EarthMoversDistance

Introduction

Earth Mover’s Distance (EMD), also known as the Wasserstein Distance, is a measure used to quantify the difference between two probability distributions. It is often used in the context of comparing histograms or distributions of pixel intensities in images.

Sense of the Distance

The Earth Mover’s Distance calculates the minimum amount of “work” required to transform one distribution into another. The work is defined as the amount of distribution that needs to be moved, multiplied by the distance it is moved. A lower EMD value indicates more similarity between the two distributions.

Formal Definition

Given two distributions ( H_1 ) and ( H_2 ), the Earth Mover’s Distance can be expressed as:

\[EMD(H_1, H_2) = \sum_{i=1}^{n} |F_1[i] - F_2[i]|\]

Where: - ( F_1[i] ) and ( F_2[i] ) are the cumulative distributions of histograms ( H_1 ) and ( H_2 ), and - ( n ) is the number of bins.

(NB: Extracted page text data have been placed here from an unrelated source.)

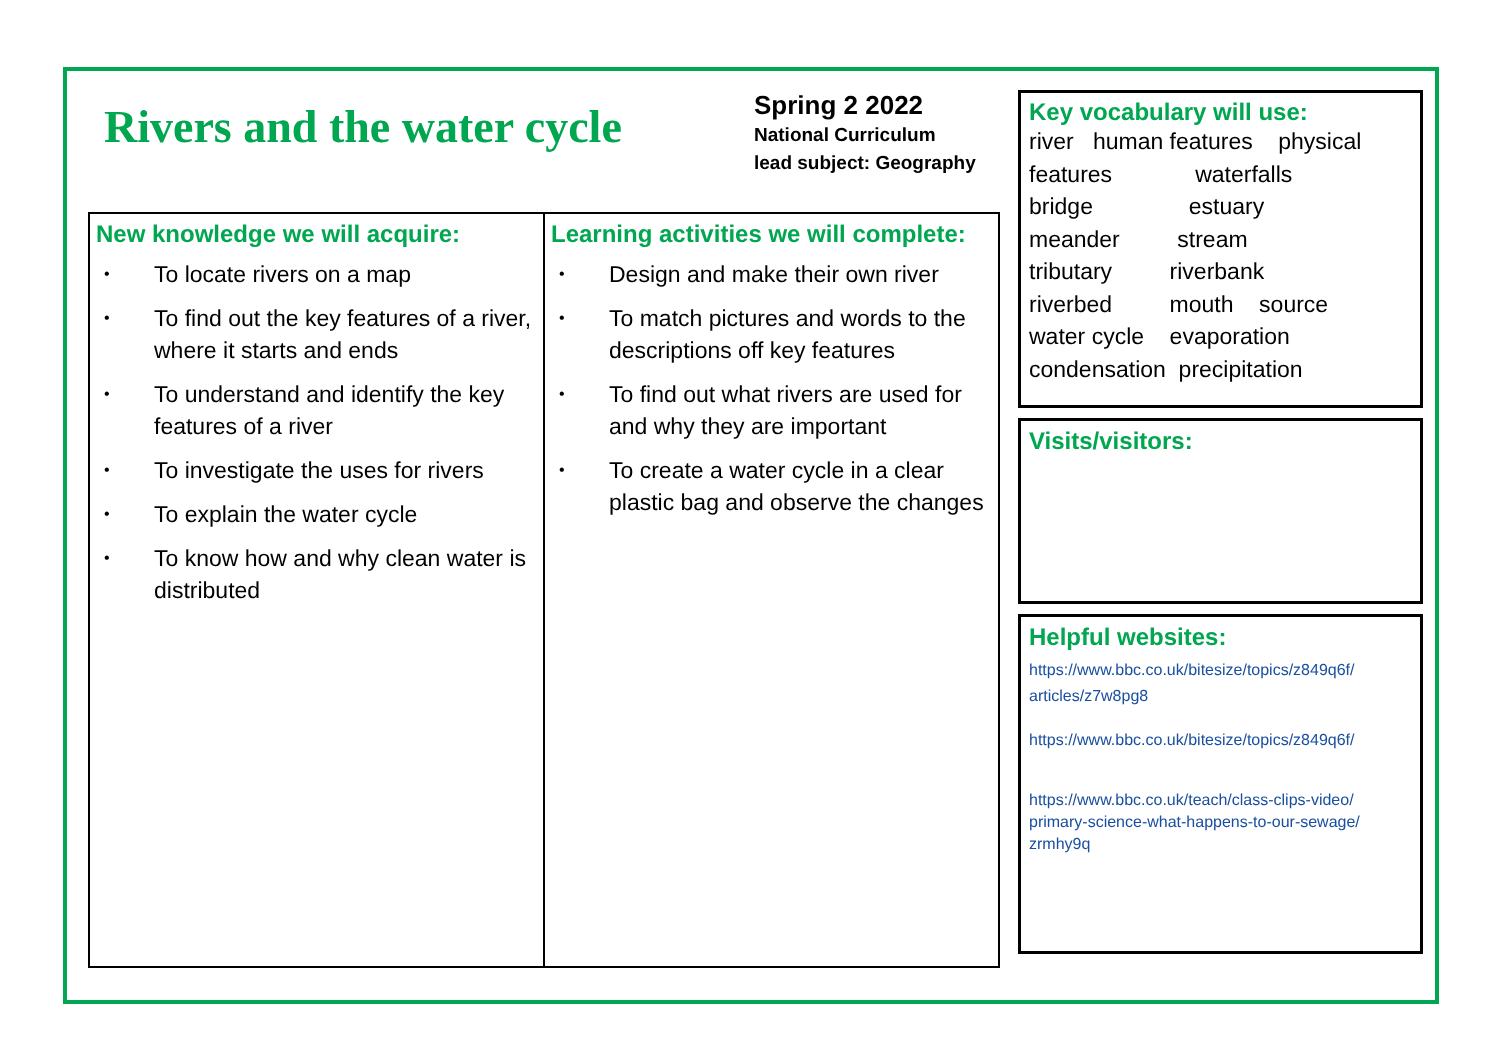Rivers and the water cycle
Spring 2 2022
National Curriculum
lead subject: Geography
| New knowledge we will acquire: • To locate rivers on a map • To find out the key features of a river, where it starts and ends • To understand and identify the key features of a river • To investigate the uses for rivers • To explain the water cycle • To know how and why clean water is distributed | Learning activities we will complete: • Design and make their own river • To match pictures and words to the descriptions off key features • To find out what rivers are used for and why they are important • To create a water cycle in a clear plastic bag and observe the changes |
Key vocabulary will use:
river human features physical
features waterfalls
bridge estuary
meander stream
tributary riverbank
riverbed mouth source
water cycle evaporation
condensation precipitation
Visits/visitors:
Helpful websites:
https://www.bbc.co.uk/bitesize/topics/z849q6f/ articles/z7w8pg8
https://www.bbc.co.uk/bitesize/topics/z849q6f/
https://www.bbc.co.uk/teach/class-clips-video/ primary-science-what-happens-to-our-sewage/ zrmhy9q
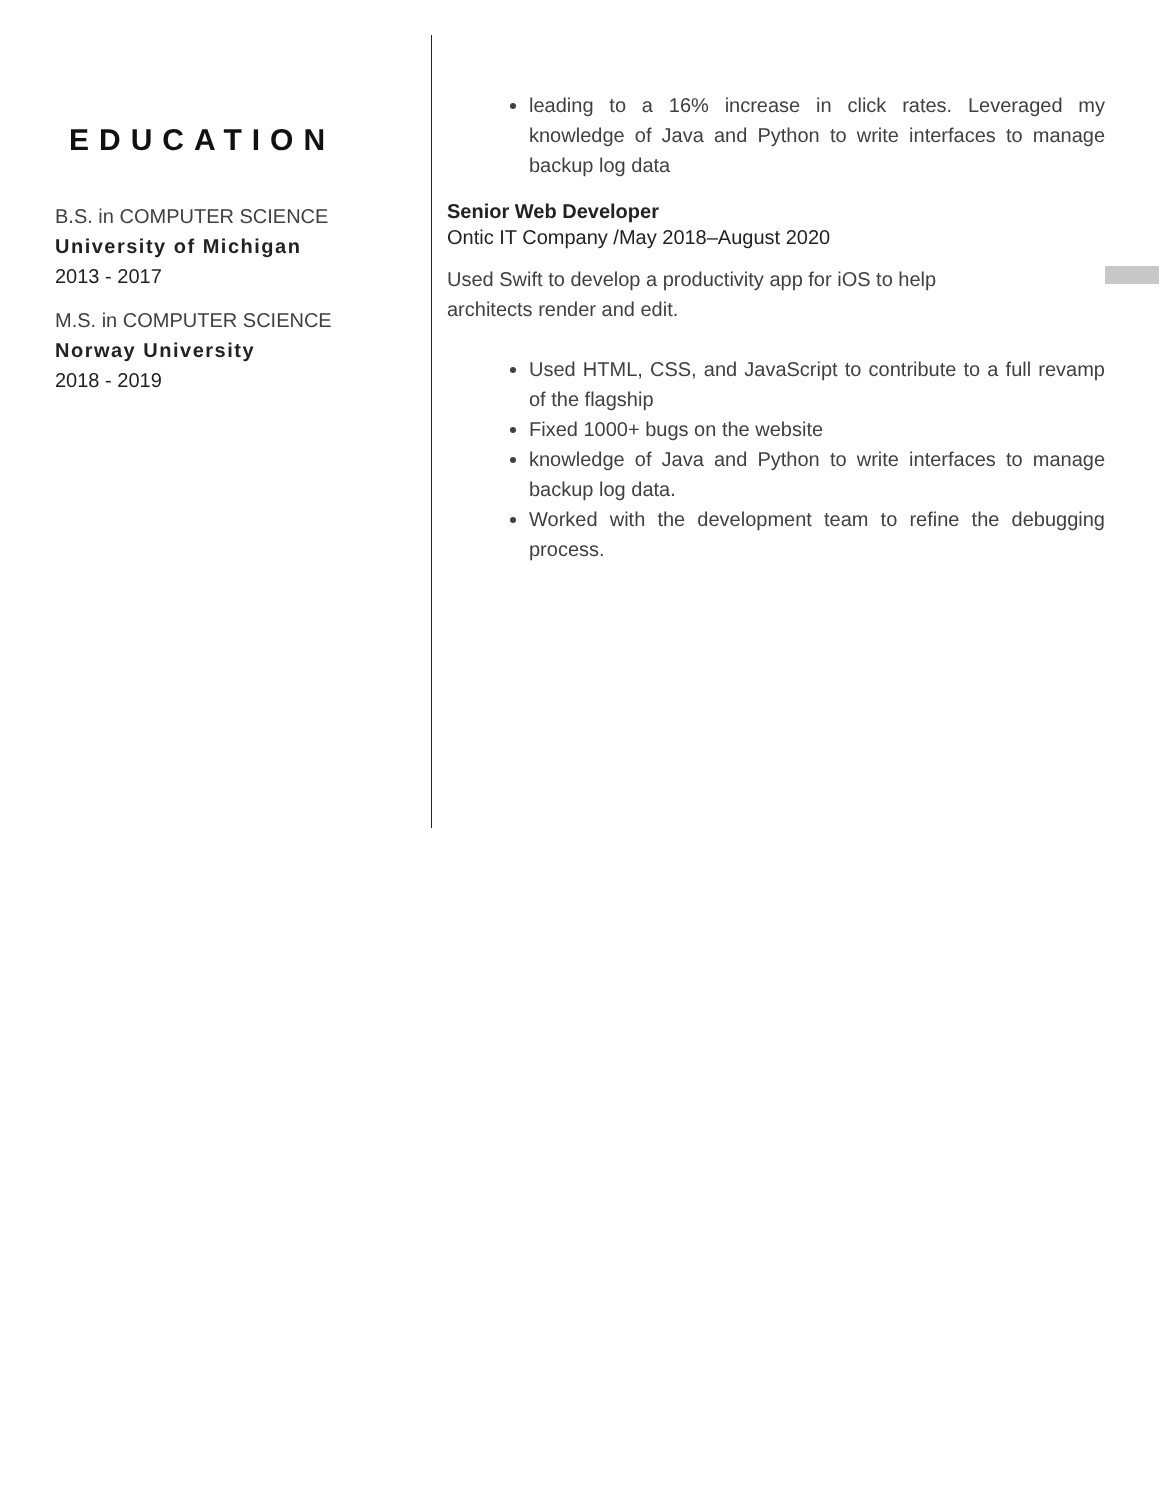EDUCATION
B.S. in COMPUTER SCIENCE
University of Michigan
2013 - 2017
M.S. in COMPUTER SCIENCE
Norway University
2018 - 2019
leading to a 16% increase in click rates. Leveraged my knowledge of Java and Python to write interfaces to manage backup log data
Senior Web Developer
Ontic IT Company /May 2018–August 2020
Used Swift to develop a productivity app for iOS to help architects render and edit.
Used HTML, CSS, and JavaScript to contribute to a full revamp of the flagship
Fixed 1000+ bugs on the website
knowledge of Java and Python to write interfaces to manage backup log data.
Worked with the development team to refine the debugging process.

The EMD measures the cumulative cost of moving mass from one distribution to match the other.

Academic Reference

Rubner, Y., Tomasi, C., & Guibas, L. J. (1998). A metric for distributions with applications to image databases. Proceedings of the Sixth International Conference on Computer Vision (ICCV), 59-66.

Conclusion

The Earth Mover’s Distance is a powerful tool for measuring the similarity between two distributions, especially in applications like image processing and pattern recognition. It accounts for the distribution of data and provides a more nuanced measure of distance than simple bin-by-bin comparisons.